_Text_
____
One reason for such a dramatic increase in cyber-abuse is that it’s just so much easier to be cruel when you don’t have to do lash out with vicious insinuations face to face, and can instead do so anonymously!

 

Where we once thought we just had to protect children from adult predators using the Internet, but now we need to shield kids from one another.

 

Cyber-bullying is real, and incidents are happening at an increasing rate. Here’s a reality check:  National surveys by online safety expert Parry Aftab estimate that 85 percent of 12 and 13-year olds have had experience with cyber bullying. And 53 percent say they have been bullied online.

 

Many experts confirm that the psychological effects on our children can be as devastating, and may be even more so, than traditional bullying. Research proves that when kids are left unsupervised and without behavior expectations traditional bullying thrives. And we may not be doing as good a job as we think.

 

Another survey found that while 93 percent of parents feel they have a good idea of what their kids are doing on the Internet, 41 percent of our kids say they don’t share with us what they do or where they go online.

 

Open up that dialogue and listen!
____
[Stored items from a collection]
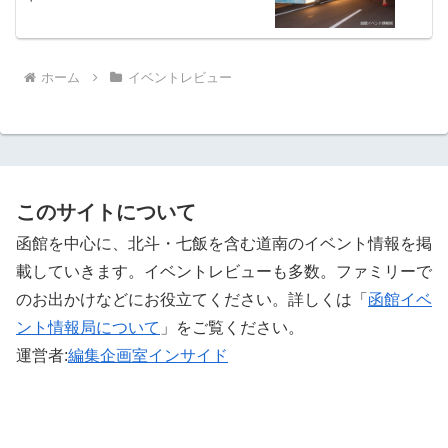
ホーム
イベントレビュー
このサイトについて
函館を中心に、北斗・七飯を含む道南のイベント情報を掲
載していきます。イベントレビューも多数。ファミリーで
のお出かけなどにお役立てください。詳しくは「
函館イベ
ント情報局について
」をご覧ください。 ‎
運営者:
編集企画室インサイド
____
_Assignment_
Summarize the text on cyber-bullying in two sentences.

_Response to this exercise_
Cyber-bullying is increasing, partly because cruelty is easier when it can be done anonymously, and surveys estimate that 85 percent of 12- and 13-year-olds have had experience with it and 53 percent say they have been bullied online. Its psychological effects can be as devastating as traditional bullying or more so, and while 93 percent of parents feel they know what their kids do online, 41 percent of kids say they don't share this, so parents should open a dialogue and listen.